I pledge to never do that again.

In my lifetime I’ve owned about a half-dozen homes and have done extensive renovations to most of them. I confess that rather than drive the renovation debris to a transfer station (or, better still, a reuse centre) I’ve almost always found an out-of-the-way unlocked commercial waste bin and dumped the broken drywall, ripped-up timber and other junk in there (often at night).

Appallingly, instead of feeling ashamed I have usually smirked with satisfaction at my own wickedness, like some sort of recycling Baudelaire.

Again, I pledge to desist.

One of my worst crimes involved aiding and abetting my former wife when she nicked a stack of free bag-tag stickers from the Town of Markham’s “recycling awareness booth” when we lived there. The unmanned booth and that stack of hard-to-come-by stickers were just too tempting for her quick fingers. That pile of tags saw us through a yearlong basement renovation and a summer of landscaping and deck construction. I wish I could say I felt the least bit guilty about it.

Most of my crimes are fairly small and mundane, but I guess they add up. They include allowing the occasional aluminum pie plate to go in the garbage rather than the blue box because I’m too lazy or tired to wash it. We used disposable diapers for both kids. I still sometimes buy those Wal-Mart $3 skids of water in little plastic bottles.

Hmm. What else?

Do I bring soft drink cans and bottles home to recycle, instead of tossing them in a public trash bin? No, not even once, ever. I have a metal refillable coffee cup; do I always use it at the Tim Horton’s drive-thru instead of throwaway (and non-recyclable) paper cups? No. And what’s worse, because I drink my coffee black, I sometimes let them “double cup” it for me, so it’s not too hot to hold!

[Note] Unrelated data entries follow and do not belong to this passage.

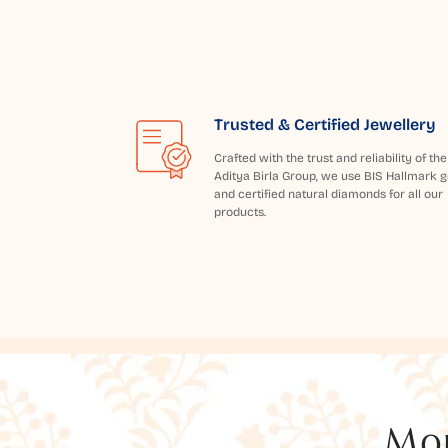
Trusted & Certified Jewellery
Crafted with the trust and reliability of the
Aditya Birla Group, we use BIS Hallmark g
and certified natural diamonds for all our
products.
Mor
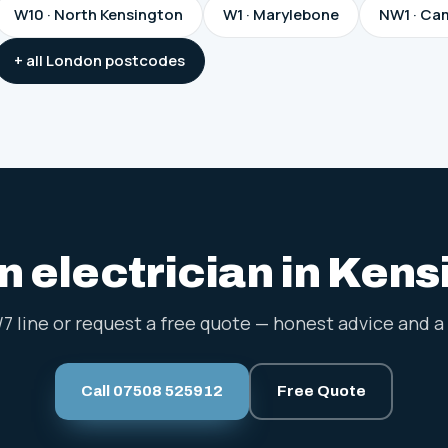
W10 · North Kensington
W1 · Marylebone
NW1 · Ca
+ all London postcodes
 electrician in Ken
/7 line or request a free quote — honest advice and a 
Call 07508 525912
Free Quote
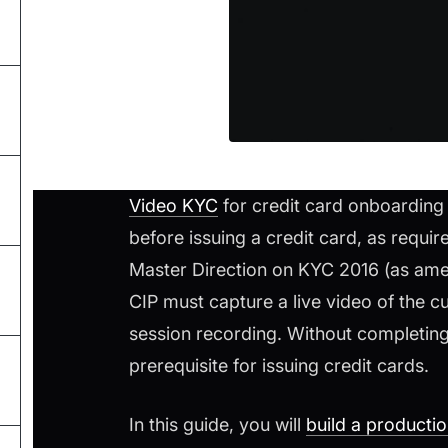
Video KYC
for credit card onboarding i
before issuing a credit card, as requi
Master Direction on KYC 2016 (as am
CIP must capture a live video of the cu
session recording. Without completing 
prerequisite for issuing credit cards.
In this guide, you will
build a producti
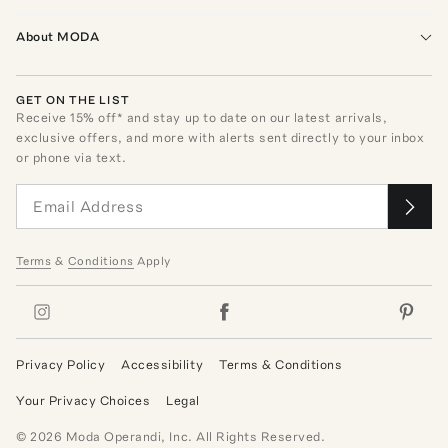
About MODA
GET ON THE LIST
Receive
15
% off* and stay up to date on our latest arrivals,
exclusive offers, and more with alerts sent directly to your inbox
or phone via text.
Terms
&
Conditions
Apply
Privacy Policy
Accessibility
Terms & Conditions
Your Privacy Choices
Legal
©
2026
Moda Operandi, Inc. All Rights Reserved.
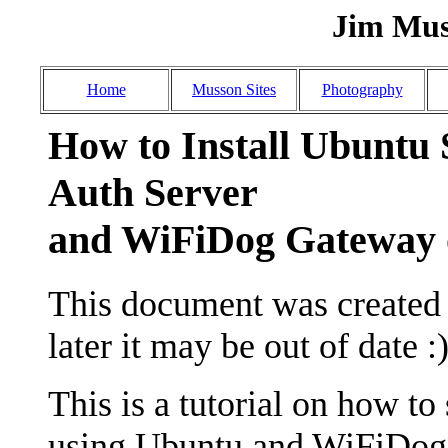
Jim Mus
Home
Musson Sites
Photography
How to Install Ubuntu 
Auth Server
and WiFiDog Gatewa
This document was created o
later it may be out of date :)
This is a tutorial on how to
using Ubuntu and WiFiDog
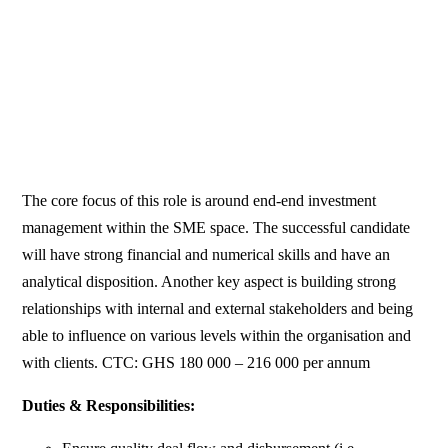
The core focus of this role is around end-end investment
management within the SME space. The successful candidate
will have strong financial and numerical skills and have an
analytical disposition. Another key aspect is building strong
relationships with internal and external stakeholders and being
able to influence on various levels within the organisation and
with clients. CTC: GHS 180 000 – 216 000 per annum
Duties & Responsibilities:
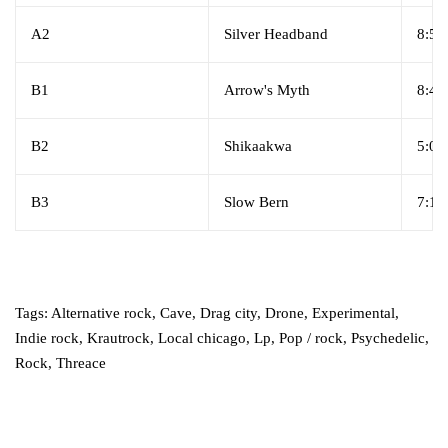
A2
Silver Headband
8:52
B1
Arrow's Myth
8:47
B2
Shikaakwa
5:02
B3
Slow Bern
7:13
Tags:
Alternative rock
,
Cave
,
Drag city
,
Drone
,
Experimental
,
Indie rock
,
Krautrock
,
Local chicago
,
Lp
,
Pop / rock
,
Psychedelic
,
Rock
,
Threace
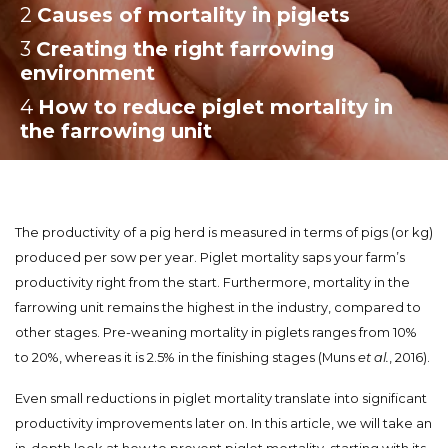
2
:
Causes of mortality in piglets
3
:
Creating the right farrowing
environment
4
:
How to reduce piglet mortality in
the farrowing unit
The productivity of a pig herd is measured in terms of pigs (or kg)
produced per sow per year. Piglet mortality saps your farm’s
productivity right from the start. Furthermore, mortality in the
farrowing unit remains the highest in the industry, compared to
other stages. Pre-weaning mortality in piglets ranges from 10%
to 20%, whereas it is 2.5% in the finishing stages (Muns
et al.
, 2016).
Even small reductions in piglet mortality translate into significant
productivity improvements later on. In this article, we will take an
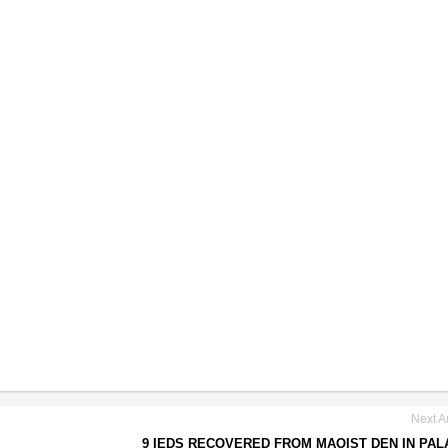
Next Ar
9 IEDS RECOVERED FROM MAOIST DEN IN PA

In my 46 years on this earth I’ve probably already left an “environmental footprint” that exceeds many small island nations. I’ve owned cars and vans for years with utterly no idea how much gas they consume per kilometre. I can’t say how many appliances I’ve bought without checking their energy efficiency (but it’s a lot). I know excessive packaging ought to be shunned, but has that ever stopped me buying something I really wanted? I doubt it. (And certainly not if it was on sale, or something the kids were crying for.) I still cut myself trying to open those damn sealed plastic packages in which many items are sold, especially electronics. See, I’m even willing to risk personal injury to support bad packaging.

Some wastefulness is hard to avoid. There’s a whole shelf of large software boxes above the computer on which I’m writing this that only ever contained an installation CD. Ridiculous! But I could’ve left the boxes at the store…

It’s not like I never try to do the right thing. I have some energy-saving showerheads in a box somewhere. I turn off my computer monitor at night. I confess to using paper towels rather than reusable cloth (out of concern for kitchen germs). I’ll buy the ones made from recycled phone books when I find a store that sells them.

Those are all the environmental crimes I have space to confess here. I promise to do better, and by the time you read this I’ll have replaced most or all of my incandescent bulbs with compact fluorescents. Maybe.

Hate me if you like, but let he who is without sin cast the first stone!

Guy Crittenden is editor of this magazine.